# Cracked Infinito CV - Back to Italy?



## geordiepaul (Jun 12, 2017)

So a couple of weeks ago I found a crack in my Infinito CV frameset while wiping it down with a cloth. I don't recall anything happening while riding. Summer only bike and aside from the crack there isn't a mark on it.

Only other thing of note is that bike/frame has had a creak from new that neither I nor the dealer has been able to track down.

After a week or so dealing with Bianchi UK I'm told the frame has headed of to Italy for inspection....

Any ideas what I can expect? A long drawn out process? It is the summer and I could do with the bike back on the rode.


----------



## GKSki (Nov 12, 2014)

Never seen that much damage without a crash. Are you sure you didn't run over something, throwing the object up into your downtube?


----------



## vic bastige (Jan 22, 2004)

I started to deal with my warranty issue here in the USA in November of last year. Still not back to me yet. Best of luck with yours; my guess is they will claim crash/abuse and offer you a crash replacement price on a new frame. Also, The tube she in your picture does not look like an infinito cv.


----------



## geordiepaul (Jun 12, 2017)

It's definately a CV. The crack is on the seat tube.

I don't remember anything hitting the frame. There is no impact damage, it's a fairly clean crack, no paint chips in the area etc. It's not a place on the frame that would be susceptible to stone strikes. Side of seat tube an inch or two above the front mech.


----------



## vic bastige (Jan 22, 2004)

geordiepaul said:


> It's definately a CV. The crack is on the seat tube.
> 
> I don't remember anything hitting the frame. There is no impact damage, it's a fairly clean crack, no paint chips in the area etc. It's not a place on the frame that would be susceptible to stone strikes. Side of seat tube an inch or two above the front mech.


I can see it now, I was looking at it as if it were the downtime. I sure hope they take care of you and not try to claim a slipped seat-post or something. I also hope they move quickly for you before the August holidays. Good luck and keep us posted.


----------

* Given problem 1
Answer these questions from the thread:
(a) What was geordiepaul doing when the crack in the frameset was found?
(b) To which country has the frame been sent for inspection?
(c) In which month did vic bastige start dealing with a warranty issue in the USA?
* Given problem 2
Repeat the part of the thread starting with "So a couple" and going on through "on the rode.".
These items have no connection to the thread.

Collected data entries:

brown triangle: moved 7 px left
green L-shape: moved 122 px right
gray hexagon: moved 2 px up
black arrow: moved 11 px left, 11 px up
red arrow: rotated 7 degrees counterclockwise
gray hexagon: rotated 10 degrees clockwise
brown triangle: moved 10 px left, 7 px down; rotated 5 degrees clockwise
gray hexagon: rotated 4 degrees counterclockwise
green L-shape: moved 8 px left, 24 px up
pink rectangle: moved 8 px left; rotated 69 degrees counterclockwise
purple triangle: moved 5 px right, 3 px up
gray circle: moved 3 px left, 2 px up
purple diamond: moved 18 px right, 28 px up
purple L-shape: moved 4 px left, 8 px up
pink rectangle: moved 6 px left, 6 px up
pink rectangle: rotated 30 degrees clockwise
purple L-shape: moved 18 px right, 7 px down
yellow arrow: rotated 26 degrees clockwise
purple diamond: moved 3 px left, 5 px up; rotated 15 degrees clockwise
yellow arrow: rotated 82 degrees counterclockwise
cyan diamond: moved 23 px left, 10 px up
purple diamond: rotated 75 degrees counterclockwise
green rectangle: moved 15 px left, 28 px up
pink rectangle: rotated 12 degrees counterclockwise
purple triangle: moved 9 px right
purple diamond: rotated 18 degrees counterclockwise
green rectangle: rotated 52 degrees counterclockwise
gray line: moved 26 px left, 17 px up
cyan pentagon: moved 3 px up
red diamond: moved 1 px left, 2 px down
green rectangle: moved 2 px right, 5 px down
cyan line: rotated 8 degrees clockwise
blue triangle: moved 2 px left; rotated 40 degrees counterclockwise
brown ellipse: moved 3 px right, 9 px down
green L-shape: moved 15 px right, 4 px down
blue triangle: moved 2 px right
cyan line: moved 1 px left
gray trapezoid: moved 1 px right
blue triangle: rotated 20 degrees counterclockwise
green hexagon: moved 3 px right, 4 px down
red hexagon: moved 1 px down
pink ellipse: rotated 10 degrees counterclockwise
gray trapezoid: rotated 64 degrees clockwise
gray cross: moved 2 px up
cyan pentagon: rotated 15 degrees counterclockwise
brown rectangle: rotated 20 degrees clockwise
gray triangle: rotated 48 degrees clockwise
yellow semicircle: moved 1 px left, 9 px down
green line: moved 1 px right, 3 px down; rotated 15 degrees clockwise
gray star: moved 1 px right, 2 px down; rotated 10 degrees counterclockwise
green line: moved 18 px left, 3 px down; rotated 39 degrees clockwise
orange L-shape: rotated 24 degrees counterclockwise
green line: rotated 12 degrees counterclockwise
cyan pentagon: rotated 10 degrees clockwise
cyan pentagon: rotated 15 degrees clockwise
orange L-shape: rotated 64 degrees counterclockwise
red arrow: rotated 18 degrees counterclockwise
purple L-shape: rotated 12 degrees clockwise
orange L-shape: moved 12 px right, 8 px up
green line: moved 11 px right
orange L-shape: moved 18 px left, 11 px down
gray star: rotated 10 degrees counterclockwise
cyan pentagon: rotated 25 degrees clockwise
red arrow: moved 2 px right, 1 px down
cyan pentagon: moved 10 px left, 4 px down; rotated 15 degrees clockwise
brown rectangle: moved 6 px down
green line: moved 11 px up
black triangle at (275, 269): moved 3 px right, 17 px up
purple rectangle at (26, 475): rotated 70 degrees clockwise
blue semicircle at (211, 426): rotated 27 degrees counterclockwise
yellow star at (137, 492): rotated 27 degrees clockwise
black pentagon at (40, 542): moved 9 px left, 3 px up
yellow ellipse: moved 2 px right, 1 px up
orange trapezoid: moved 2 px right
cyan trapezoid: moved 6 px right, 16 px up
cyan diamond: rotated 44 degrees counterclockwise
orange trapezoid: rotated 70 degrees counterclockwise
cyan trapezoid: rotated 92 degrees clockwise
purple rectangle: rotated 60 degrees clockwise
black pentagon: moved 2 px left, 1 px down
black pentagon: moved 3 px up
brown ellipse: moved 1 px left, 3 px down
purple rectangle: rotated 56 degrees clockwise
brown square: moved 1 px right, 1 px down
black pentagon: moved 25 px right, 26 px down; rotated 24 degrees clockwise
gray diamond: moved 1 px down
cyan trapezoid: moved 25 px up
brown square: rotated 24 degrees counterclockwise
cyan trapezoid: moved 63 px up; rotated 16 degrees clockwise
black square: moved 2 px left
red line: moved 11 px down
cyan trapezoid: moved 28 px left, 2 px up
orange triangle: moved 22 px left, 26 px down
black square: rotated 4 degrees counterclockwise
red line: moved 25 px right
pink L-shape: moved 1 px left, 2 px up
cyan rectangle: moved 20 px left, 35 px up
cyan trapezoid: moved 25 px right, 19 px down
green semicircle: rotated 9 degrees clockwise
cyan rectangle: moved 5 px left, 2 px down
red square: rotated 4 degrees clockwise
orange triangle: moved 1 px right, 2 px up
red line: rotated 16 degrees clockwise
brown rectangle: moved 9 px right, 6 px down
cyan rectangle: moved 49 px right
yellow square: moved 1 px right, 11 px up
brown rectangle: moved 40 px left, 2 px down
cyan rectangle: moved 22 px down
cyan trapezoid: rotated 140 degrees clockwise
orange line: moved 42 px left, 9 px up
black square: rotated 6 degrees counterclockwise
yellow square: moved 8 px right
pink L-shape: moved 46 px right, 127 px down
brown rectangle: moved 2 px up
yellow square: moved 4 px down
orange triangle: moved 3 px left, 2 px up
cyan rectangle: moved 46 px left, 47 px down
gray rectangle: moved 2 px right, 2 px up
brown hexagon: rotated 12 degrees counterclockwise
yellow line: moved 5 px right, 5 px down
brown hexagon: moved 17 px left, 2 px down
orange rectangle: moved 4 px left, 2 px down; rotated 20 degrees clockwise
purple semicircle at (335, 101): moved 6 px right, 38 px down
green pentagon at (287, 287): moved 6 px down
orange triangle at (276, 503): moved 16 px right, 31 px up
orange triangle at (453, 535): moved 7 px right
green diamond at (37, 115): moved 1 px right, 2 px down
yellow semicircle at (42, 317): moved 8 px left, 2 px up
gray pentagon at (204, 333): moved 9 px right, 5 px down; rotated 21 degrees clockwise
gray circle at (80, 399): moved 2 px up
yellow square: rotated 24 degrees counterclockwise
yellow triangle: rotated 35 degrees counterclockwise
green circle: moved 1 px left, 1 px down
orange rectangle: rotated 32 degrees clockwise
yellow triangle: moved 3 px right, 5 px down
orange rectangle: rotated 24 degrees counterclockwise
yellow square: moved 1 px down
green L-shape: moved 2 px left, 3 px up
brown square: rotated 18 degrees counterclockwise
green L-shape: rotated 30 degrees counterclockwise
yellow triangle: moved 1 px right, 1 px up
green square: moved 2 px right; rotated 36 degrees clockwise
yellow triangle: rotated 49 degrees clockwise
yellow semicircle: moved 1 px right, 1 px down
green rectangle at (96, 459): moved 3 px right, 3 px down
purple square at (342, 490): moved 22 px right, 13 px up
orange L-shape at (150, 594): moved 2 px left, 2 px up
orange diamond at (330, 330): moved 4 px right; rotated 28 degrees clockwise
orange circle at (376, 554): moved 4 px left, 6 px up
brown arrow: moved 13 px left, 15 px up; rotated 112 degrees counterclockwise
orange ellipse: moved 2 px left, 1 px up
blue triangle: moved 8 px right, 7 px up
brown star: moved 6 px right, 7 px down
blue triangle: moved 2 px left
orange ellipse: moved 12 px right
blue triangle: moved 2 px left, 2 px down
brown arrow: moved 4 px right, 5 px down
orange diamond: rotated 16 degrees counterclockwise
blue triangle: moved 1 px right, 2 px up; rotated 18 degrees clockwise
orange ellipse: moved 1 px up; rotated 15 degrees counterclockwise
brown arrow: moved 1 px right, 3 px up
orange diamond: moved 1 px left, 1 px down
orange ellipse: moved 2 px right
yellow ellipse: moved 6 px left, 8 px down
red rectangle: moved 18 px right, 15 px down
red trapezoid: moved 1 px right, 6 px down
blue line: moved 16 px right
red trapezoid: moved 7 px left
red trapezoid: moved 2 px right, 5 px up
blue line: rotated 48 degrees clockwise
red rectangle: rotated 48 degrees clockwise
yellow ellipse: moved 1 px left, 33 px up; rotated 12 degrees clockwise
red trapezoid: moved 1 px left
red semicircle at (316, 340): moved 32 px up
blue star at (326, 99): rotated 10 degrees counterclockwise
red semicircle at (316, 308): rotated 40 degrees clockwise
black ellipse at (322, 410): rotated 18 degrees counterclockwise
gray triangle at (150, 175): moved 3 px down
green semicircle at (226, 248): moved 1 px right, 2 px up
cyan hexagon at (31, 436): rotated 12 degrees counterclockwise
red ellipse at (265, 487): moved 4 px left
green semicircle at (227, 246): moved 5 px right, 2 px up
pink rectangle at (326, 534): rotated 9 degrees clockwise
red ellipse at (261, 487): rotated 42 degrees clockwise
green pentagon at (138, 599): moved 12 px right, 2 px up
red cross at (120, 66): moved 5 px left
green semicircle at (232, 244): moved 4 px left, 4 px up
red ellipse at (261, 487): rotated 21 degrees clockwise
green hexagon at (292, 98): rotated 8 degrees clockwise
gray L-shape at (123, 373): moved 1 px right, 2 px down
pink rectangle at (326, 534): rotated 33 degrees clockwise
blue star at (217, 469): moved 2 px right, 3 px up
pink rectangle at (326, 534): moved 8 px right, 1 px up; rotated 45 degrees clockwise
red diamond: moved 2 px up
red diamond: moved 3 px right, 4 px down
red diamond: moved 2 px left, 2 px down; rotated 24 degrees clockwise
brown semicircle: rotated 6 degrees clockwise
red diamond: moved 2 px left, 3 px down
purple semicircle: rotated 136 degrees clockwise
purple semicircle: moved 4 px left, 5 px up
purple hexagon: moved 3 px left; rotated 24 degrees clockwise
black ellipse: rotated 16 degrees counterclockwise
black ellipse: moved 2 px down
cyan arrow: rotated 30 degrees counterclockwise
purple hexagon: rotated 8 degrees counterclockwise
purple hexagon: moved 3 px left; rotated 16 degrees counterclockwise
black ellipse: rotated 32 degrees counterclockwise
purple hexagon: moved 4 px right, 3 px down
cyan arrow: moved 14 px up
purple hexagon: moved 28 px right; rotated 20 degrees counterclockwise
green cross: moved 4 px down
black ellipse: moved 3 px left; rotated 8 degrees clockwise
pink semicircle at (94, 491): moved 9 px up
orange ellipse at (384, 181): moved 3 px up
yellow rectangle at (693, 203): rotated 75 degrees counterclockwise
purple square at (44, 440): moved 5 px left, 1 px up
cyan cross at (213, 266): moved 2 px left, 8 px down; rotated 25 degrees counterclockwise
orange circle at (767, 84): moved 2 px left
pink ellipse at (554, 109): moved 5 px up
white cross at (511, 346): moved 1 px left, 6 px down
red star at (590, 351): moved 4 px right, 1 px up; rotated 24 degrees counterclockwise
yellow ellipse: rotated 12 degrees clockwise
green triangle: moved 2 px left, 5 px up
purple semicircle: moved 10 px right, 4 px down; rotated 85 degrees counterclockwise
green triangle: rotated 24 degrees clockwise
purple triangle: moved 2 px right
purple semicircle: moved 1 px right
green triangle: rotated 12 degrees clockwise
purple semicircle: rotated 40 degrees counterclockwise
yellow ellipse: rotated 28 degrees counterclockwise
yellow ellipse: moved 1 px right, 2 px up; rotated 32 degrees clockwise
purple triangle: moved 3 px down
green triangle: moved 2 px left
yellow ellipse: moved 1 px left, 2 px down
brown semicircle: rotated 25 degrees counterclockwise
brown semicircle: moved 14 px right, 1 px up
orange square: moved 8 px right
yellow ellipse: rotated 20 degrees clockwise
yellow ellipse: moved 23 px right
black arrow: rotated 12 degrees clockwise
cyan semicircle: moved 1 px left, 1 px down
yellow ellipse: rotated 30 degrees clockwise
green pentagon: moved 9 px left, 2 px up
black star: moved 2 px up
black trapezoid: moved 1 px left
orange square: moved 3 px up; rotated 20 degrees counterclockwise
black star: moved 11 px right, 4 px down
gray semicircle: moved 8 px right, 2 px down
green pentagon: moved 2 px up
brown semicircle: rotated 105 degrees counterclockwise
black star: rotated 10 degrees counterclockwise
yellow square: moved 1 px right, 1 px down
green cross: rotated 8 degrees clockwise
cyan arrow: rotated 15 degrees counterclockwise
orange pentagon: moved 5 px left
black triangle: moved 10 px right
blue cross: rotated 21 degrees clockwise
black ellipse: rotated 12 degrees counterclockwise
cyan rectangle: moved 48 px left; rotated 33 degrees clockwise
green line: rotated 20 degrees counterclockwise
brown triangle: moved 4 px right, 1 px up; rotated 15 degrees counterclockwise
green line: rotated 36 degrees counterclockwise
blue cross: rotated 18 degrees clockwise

* Expected answer 1
(a) Wiping it down with a cloth.
(b) Italy.
(c) November.

* Expected answer 2
So a couple of weeks ago I found a crack in my Infinito CV frameset while wiping it down with a cloth. I don't recall anything happening while riding. Summer only bike and aside from the crack there isn't a mark on it.

Only other thing of note is that bike/frame has had a creak from new that neither I nor the dealer has been able to track down.

After a week or so dealing with Bianchi UK I'm told the frame has headed of to Italy for inspection....

Any ideas what I can expect? A long drawn out process? It is the summer and I could do with the bike back on the rode.